Al pastor is crisp-thin shavings of vertical spit-roasted pork, marinated with pineapple, guajillo chiles and achiote, then served on tortillas. 

Tacos de pescado, or fish tacos, originated in Baja California. Typically, tortillas are filled with fried or grilled pieces of fish, vegetables such as shredded cabbage or lettuce, sliced radishes or cucumbers, plus avocado and chiles. Cilantro and pica de gallo are common garnishes, as is a healthy squeeze of lime. A dash or two of hot sauce is optional. No visit to Los Cabos is complete without savoring an authentic fish taco.

Tamales were popularized during the reign of the Aztec empire starting in the 14th century. This traditional, time-honored dish is a basic staple with nearly 400 different varieties made throughout Mexico.

The deceptively simple preparation of this dish —consisting of corn dough (masa) mixed with other ingredients such as shrimp, beef, pork, fish, iguana, cheese or beans, wrapped in a corn husk or banana leaf and steamed—required the development of sophisticated tools and cookware. These included stone scrapers to remove the corn kernels; pichanchas or clay pots with perforations to rinse the nixtamal; metates to grind the grain; and to cook the dough, pots and lids that resisted heat. 
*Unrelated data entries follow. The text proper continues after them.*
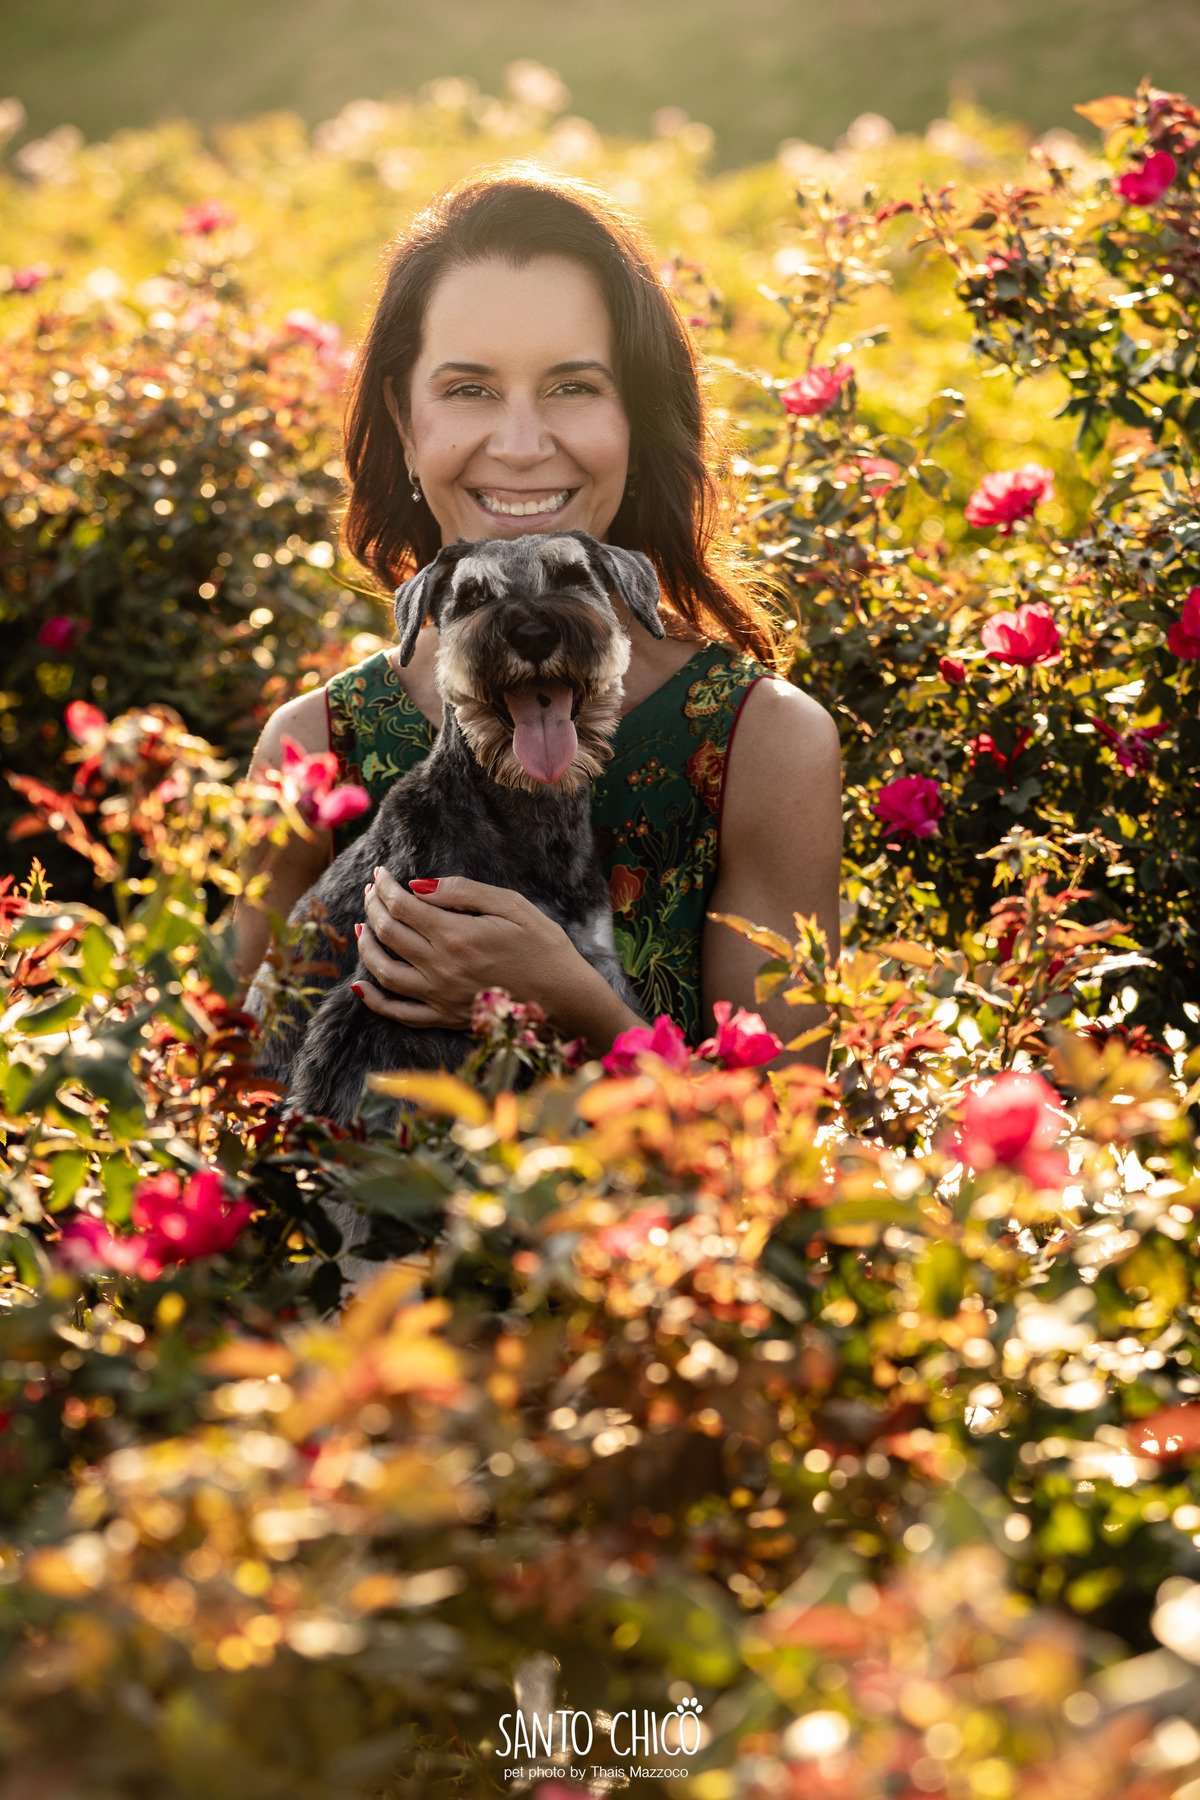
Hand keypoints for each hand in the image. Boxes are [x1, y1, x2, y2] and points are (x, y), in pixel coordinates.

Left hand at [353, 869, 640, 1052]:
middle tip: (372, 892)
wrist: (566, 998)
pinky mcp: (445, 1018)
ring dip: (366, 947)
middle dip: (373, 907)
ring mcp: (440, 997)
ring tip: (363, 927)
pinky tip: (361, 986)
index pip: (402, 906)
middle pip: (388, 933)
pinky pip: (399, 1013)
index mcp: (456, 935)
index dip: (385, 886)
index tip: (381, 874)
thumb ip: (461, 892)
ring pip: (384, 972)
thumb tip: (417, 887)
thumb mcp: (510, 905)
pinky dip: (375, 1001)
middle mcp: (441, 968)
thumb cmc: (543, 946)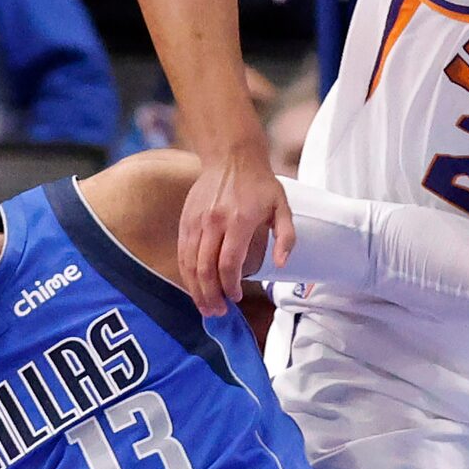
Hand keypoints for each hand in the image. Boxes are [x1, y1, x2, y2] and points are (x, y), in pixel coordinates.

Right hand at [178, 147, 293, 315]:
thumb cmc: (260, 184)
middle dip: (211, 295)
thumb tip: (281, 264)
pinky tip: (194, 286)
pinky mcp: (186, 219)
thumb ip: (286, 237)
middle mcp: (213, 222)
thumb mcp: (282, 207)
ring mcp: (196, 221)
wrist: (231, 156)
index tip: (236, 298)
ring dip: (196, 289)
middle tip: (218, 312)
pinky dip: (186, 273)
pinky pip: (182, 252)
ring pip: (189, 263)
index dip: (230, 286)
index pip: (228, 263)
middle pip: (205, 268)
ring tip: (205, 307)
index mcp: (238, 221)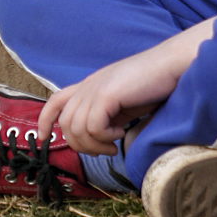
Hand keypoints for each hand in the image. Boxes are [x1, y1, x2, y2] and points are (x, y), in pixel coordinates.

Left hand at [38, 16, 216, 154]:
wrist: (172, 66)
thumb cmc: (155, 85)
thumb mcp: (125, 104)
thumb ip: (108, 117)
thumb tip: (100, 141)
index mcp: (90, 86)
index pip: (56, 101)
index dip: (44, 120)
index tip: (44, 138)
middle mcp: (88, 86)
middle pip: (66, 124)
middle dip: (81, 145)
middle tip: (106, 150)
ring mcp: (96, 89)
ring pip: (77, 129)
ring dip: (95, 144)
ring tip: (116, 143)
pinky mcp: (106, 94)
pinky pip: (93, 126)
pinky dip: (106, 137)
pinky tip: (122, 132)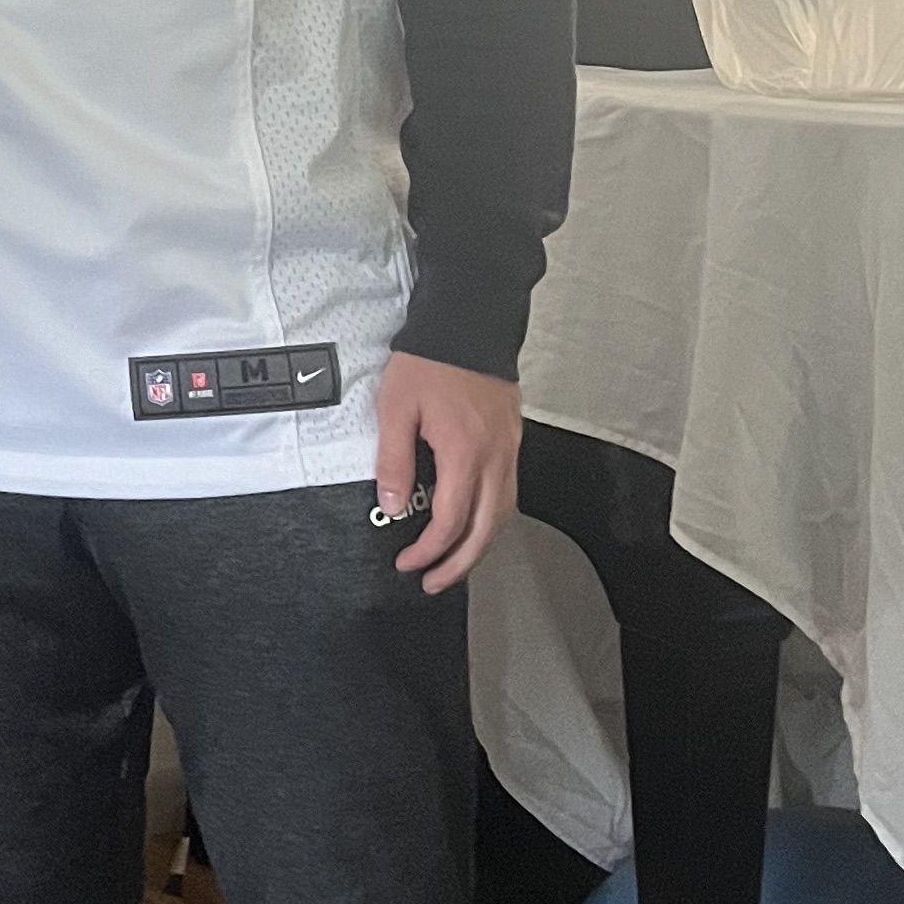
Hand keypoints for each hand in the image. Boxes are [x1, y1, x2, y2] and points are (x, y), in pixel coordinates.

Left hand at [373, 355, 520, 594]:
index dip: (429, 551)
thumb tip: (391, 505)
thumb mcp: (395, 407)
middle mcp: (494, 456)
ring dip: (480, 546)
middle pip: (486, 530)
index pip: (451, 520)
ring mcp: (508, 448)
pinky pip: (508, 492)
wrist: (468, 320)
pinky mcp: (512, 439)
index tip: (408, 563)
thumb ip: (393, 460)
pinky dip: (492, 518)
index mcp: (464, 452)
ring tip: (454, 563)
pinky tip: (474, 523)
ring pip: (504, 514)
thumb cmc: (430, 360)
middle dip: (460, 564)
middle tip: (434, 582)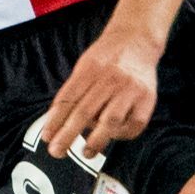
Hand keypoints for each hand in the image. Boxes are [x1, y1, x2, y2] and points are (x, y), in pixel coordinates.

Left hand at [28, 28, 161, 166]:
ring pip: (110, 120)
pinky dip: (121, 135)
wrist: (137, 40)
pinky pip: (134, 124)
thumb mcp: (85, 65)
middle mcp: (110, 78)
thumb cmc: (107, 58)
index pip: (68, 98)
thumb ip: (74, 90)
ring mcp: (130, 89)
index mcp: (90, 69)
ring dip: (96, 140)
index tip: (47, 138)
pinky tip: (112, 137)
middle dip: (68, 135)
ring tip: (85, 153)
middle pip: (85, 111)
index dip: (55, 120)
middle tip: (56, 152)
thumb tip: (57, 122)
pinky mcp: (147, 99)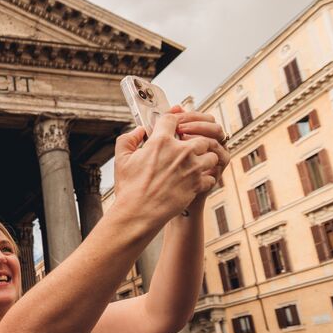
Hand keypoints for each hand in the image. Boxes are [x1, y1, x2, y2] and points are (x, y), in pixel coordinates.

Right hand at [113, 111, 221, 225]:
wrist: (138, 213)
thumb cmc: (129, 188)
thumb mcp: (121, 160)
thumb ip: (128, 139)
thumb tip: (138, 131)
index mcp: (160, 142)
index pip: (172, 119)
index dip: (173, 120)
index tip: (174, 126)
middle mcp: (180, 151)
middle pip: (200, 136)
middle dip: (197, 140)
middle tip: (191, 147)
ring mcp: (191, 168)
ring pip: (211, 155)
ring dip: (206, 158)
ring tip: (197, 164)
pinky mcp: (197, 184)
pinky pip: (211, 176)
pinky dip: (206, 178)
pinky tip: (197, 180)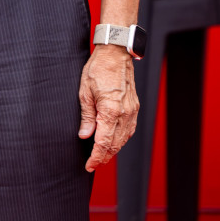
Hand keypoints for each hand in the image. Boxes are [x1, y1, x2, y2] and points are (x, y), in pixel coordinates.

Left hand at [78, 44, 138, 171]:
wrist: (115, 55)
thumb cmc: (98, 69)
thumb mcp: (84, 92)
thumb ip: (87, 116)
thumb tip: (84, 135)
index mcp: (110, 111)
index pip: (103, 142)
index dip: (96, 157)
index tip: (89, 165)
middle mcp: (124, 114)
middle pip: (115, 144)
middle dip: (104, 157)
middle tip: (93, 164)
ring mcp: (132, 111)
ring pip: (124, 139)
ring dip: (113, 150)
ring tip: (102, 156)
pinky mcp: (134, 108)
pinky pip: (129, 130)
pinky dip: (121, 139)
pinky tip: (114, 141)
The grinding, kneading, wrapping and cooking techniques that early cultures perfected are basically the same ones used today. One bite of a tamale, and you can taste the succulent flavor of corn mingled with the delicious fillings.

Tamales not only taste good, they’re good for you. Tamales have healthy micronutrients, including vitamin A, calcium, zinc, phosphorus, potassium and iron. Corn also provides fiber. No wonder tamales are served for breakfast, lunch and dinner in Mexico. Cooked with sugar and raisins, jam or fruit inside, tamales are also popular as a dessert.

While tamales of all kinds are widely available in Los Cabos, from favored street vendors to fancy restaurants, if you like to cook, find an easy-to-make tamale recipe on the internet. Tamales might take some time to make, but the result of your efforts will be rewarded.